Provided information section start

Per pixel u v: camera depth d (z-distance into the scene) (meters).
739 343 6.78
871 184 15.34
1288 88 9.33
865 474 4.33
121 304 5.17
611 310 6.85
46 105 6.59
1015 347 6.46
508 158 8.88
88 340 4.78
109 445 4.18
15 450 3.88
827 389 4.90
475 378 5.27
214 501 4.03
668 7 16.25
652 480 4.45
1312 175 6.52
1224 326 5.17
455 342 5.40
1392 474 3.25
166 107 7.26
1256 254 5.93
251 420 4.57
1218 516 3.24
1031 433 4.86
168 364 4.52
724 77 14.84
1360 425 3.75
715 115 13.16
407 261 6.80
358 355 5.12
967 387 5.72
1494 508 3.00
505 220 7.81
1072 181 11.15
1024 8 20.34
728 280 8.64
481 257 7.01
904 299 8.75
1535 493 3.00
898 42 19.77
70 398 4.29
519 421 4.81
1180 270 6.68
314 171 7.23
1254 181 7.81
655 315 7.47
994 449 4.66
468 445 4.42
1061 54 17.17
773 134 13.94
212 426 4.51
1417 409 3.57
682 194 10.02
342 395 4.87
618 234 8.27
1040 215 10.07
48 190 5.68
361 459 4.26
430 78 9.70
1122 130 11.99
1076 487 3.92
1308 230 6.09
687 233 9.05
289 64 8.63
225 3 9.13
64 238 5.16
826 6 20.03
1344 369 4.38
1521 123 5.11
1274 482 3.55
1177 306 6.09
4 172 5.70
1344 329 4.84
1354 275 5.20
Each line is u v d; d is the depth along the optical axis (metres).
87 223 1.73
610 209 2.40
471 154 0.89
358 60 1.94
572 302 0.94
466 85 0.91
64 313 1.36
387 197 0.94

Provided information section end

» **What you will do**
After locating the line holding "715 115 13.16" above, output exactly that line and every line after it through the line holding "687 233 9.05". Include nothing else.

» **Output of the task**
715 115 13.16
407 261 6.80
358 355 5.12
967 387 5.72
1494 508 3.00
505 220 7.81
1072 181 11.15
1024 8 20.34
728 280 8.64
481 257 7.01
904 299 8.75
1535 493 3.00
898 42 19.77
70 398 4.29
519 421 4.81
1180 270 6.68
314 171 7.23
1254 181 7.81
655 315 7.47
994 449 4.66
468 445 4.42
1061 54 17.17
773 134 13.94
212 426 4.51
1417 409 3.57
682 194 10.02
342 395 4.87
618 234 8.27
1040 215 10.07
48 190 5.68
361 459 4.26
430 78 9.70
1122 130 11.99
1076 487 3.92
1308 230 6.09
687 233 9.05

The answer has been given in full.